We think it is important to explore and develop these connections and issues. The Open Knowledge Foundation is therefore today launching an Open Data & MyData Working Group. Sign up here to participate:

This will be a place to discuss and explore how open data and personal data intersect. How can principles around openness inform approaches to personal data? What issues of privacy and anonymisation do we need to consider for datasets which may become openly published? Do we need “MyData Principles” that include the right of the individual to use, reuse and redistribute data about themselves if they so wish?

Appendix

There are plenty of challenging issues and questions around this topic. Here are a few:

Anonymization

Are big datasets actually anonymous? Anonymisation is incredibly hard. This isn’t a new problem (Ars Technica had a great overview in 2009) although it gets more challenging as more data is available, openly or otherwise, as more data which can be cross-correlated means anonymisation is more easily breached.

Releasing Value

There’s a lot of value in personal data – Boston Consulting Group claim €1tn. But even BCG point out that this value can only be realised if the processes around personal data are more transparent. Perhaps we can aspire to more than transparency, and have some degree of personal control, too.

Governments

Governments are starting to offer some proposals here such as “MiData” in the UK. This is a good start but do they really serve the citizen? There’s also some proposed legislation to drive companies to give consumers the right to see their data. But is access enough? The consumer doesn’t own their data (even when they have “MiData”-style access to it), so can they publish it under an open licence if they wish?

Whose data is it anyway?

Computers, phones, energy monitors in my home, and so on, aren’t all personal to me.
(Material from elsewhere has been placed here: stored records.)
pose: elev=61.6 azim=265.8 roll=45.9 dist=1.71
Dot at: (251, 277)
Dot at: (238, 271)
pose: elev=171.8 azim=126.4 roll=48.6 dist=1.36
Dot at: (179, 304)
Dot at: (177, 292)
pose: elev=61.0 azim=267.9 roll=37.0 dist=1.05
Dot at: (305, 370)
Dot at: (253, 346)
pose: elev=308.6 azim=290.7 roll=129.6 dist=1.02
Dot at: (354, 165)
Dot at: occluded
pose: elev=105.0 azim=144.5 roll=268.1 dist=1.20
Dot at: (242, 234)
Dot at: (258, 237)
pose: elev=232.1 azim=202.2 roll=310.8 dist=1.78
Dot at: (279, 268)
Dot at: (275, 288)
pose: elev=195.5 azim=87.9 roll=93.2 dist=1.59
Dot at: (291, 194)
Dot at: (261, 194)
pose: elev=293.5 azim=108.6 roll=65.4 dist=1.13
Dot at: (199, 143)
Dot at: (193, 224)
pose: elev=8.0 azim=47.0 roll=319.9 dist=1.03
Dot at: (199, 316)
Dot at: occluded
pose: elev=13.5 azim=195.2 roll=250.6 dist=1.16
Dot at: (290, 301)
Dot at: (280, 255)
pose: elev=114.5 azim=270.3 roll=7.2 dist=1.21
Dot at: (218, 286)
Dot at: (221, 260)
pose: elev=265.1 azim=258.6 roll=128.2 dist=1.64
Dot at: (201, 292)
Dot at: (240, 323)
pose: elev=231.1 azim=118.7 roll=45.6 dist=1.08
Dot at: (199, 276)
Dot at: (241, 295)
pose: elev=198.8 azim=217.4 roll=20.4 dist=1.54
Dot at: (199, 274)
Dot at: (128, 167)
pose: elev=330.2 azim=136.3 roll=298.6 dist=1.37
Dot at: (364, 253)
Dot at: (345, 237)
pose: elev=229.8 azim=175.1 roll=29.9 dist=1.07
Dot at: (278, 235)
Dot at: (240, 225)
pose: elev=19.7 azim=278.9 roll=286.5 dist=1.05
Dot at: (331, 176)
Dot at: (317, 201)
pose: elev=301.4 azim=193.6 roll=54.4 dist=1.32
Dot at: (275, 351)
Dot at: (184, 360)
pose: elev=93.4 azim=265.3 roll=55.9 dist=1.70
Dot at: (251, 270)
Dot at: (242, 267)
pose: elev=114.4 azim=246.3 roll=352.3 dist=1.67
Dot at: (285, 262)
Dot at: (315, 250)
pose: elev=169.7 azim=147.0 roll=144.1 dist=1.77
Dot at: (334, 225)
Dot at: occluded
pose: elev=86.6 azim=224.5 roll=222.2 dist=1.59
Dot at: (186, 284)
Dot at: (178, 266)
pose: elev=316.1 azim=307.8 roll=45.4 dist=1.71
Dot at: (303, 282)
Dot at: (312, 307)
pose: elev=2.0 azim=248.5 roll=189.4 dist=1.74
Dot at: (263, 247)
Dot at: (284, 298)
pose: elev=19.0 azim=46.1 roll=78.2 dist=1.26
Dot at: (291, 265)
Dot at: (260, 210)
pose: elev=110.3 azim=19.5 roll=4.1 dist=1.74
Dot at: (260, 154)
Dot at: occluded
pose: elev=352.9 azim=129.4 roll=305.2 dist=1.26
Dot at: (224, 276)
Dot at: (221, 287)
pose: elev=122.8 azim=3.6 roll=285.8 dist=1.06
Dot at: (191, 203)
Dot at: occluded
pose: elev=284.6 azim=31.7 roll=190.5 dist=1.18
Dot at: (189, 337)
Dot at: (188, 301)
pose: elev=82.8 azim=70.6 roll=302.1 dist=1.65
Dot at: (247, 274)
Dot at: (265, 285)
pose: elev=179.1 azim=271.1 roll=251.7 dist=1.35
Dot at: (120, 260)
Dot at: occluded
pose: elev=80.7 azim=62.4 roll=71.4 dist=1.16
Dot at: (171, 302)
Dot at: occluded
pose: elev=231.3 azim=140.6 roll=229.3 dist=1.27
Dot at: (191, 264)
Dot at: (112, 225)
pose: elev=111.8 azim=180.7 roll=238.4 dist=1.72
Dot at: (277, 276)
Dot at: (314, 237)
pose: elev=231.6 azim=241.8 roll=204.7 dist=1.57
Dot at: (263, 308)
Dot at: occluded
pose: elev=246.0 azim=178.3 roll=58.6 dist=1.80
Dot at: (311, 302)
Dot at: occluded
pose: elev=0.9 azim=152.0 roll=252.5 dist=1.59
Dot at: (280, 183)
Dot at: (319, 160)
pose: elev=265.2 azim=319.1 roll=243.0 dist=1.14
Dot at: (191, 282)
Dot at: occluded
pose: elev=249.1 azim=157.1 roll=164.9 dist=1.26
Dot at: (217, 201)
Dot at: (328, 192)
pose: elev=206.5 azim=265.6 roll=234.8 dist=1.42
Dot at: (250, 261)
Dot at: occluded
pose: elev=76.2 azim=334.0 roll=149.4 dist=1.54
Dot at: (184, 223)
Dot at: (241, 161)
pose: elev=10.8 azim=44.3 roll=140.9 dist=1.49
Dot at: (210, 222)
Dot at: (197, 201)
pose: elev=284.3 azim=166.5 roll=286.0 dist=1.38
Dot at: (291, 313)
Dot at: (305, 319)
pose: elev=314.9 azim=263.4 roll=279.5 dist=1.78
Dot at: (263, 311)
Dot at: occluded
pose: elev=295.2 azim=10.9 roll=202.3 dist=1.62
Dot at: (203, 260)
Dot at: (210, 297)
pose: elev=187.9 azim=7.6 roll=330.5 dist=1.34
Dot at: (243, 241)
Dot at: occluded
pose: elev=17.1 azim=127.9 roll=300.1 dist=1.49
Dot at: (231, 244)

They are used by friends and family. It’s hard to know whose data is involved in many cases. I might want privacy from others in my household, not just from anonymous corporations. This gets even more complicated when we consider the public sphere – surveillance cameras and internet of things sensors are gathering data in public places, about groups of independent people. Can the people whose images or information are being captured access or control or share this data, and how can they collaborate on this? How can consent be secured in these situations? Do we have to accept that some information simply cannot be private in a networked world? (Some of these issues were raised at the Open Internet of Things Assembly in 2012, which lead to a draft declaration. The declaration doesn’t indicate the breadth of complex issues around data creation and processing which were hotly debated at the assembly.)

MyData Principles

We will need clear principles. Perhaps, just as the Open Definition has help clarify and shape the open data space, we need analogous “MyData” Principles which set out how personal data should be handled. These could include, for example:
  • That my data should be made available to me in machine-readable bulk form
  • That I should have right to use that data as I wish (including using, reusing and redistribution if I so wish).
  • That none of my data (where it contains personal information) should be made open without my full consent.